*** Opening of Supplied material ***
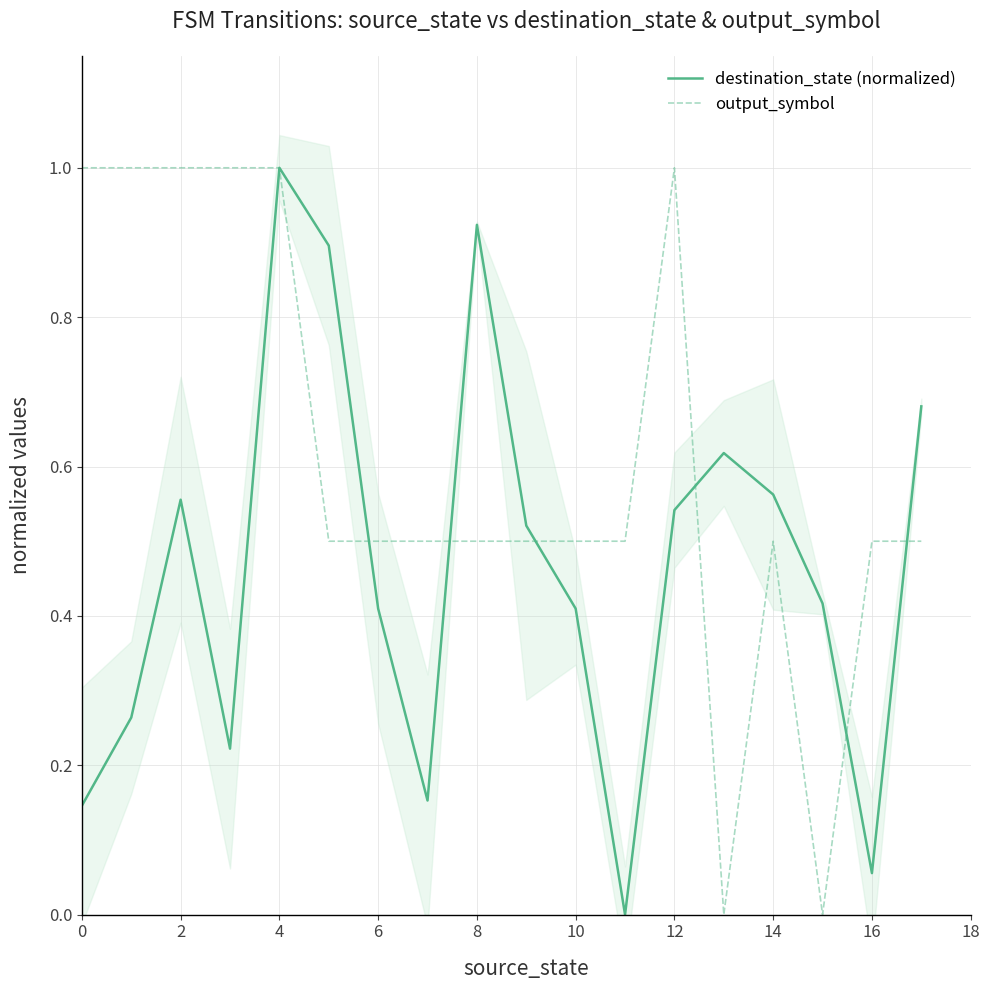

In output_symbol, how many points are lower than both neighbors (excluding endpoints)?

2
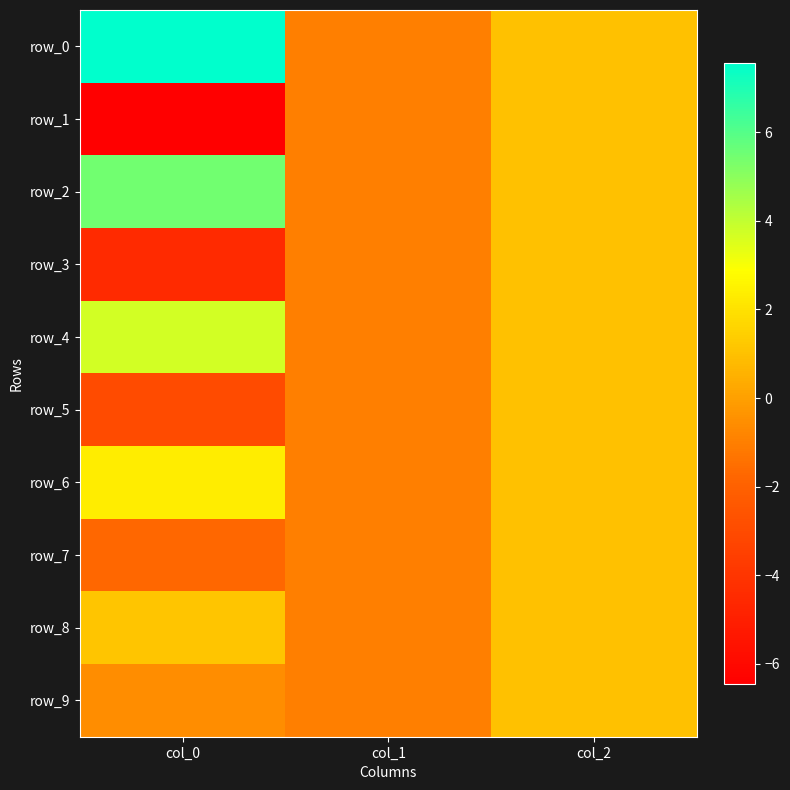

List the labels in order of row_5 value, smallest first.

col_0, col_1, col_2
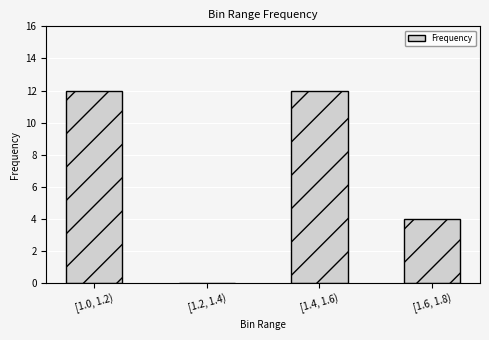

What is the sum of the values at [1.0, 1.2) and [1.4, 1.6)?

24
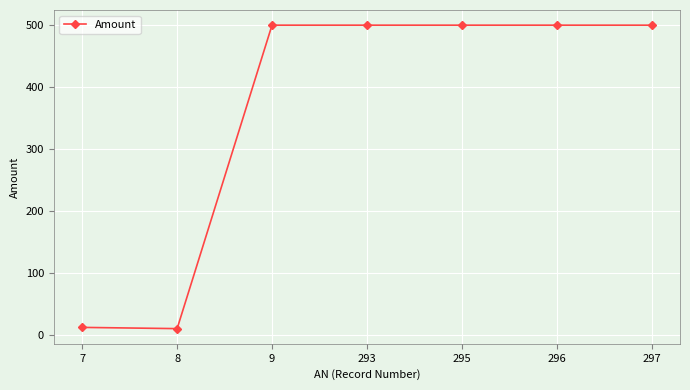

True or false: the data shows 119 at 293.

False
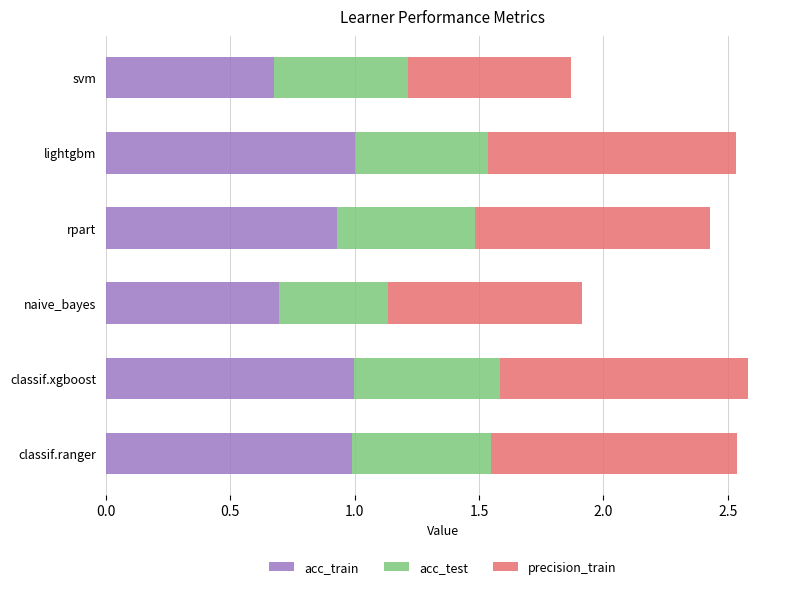

What is the total value across all series at classif.xgboost?

2.6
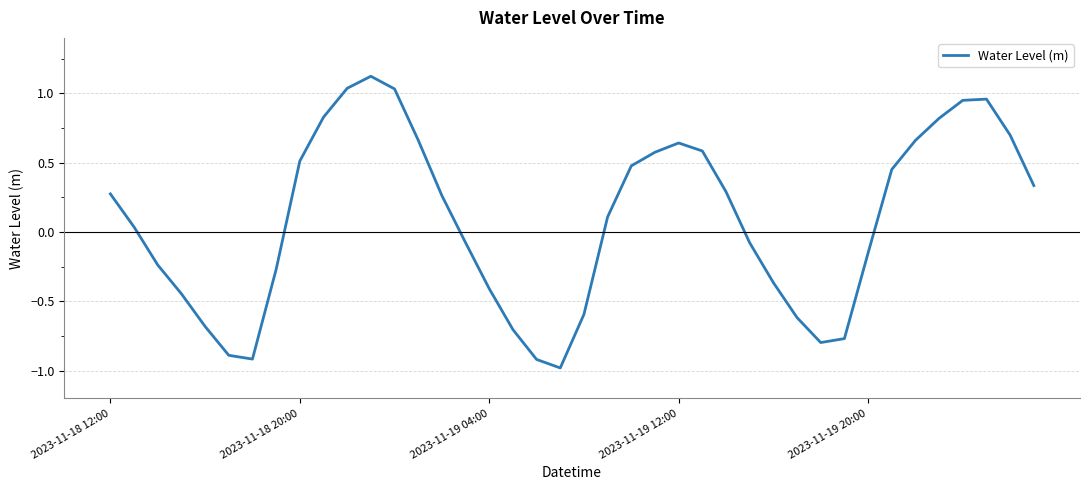

What is the average value?

0.1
*** Close of Supplied material ***
Brief:
Count how many lines of the records above contain the string "What", treating uppercase and lowercase as different. Reply with the number alone.

Exercise solution:
3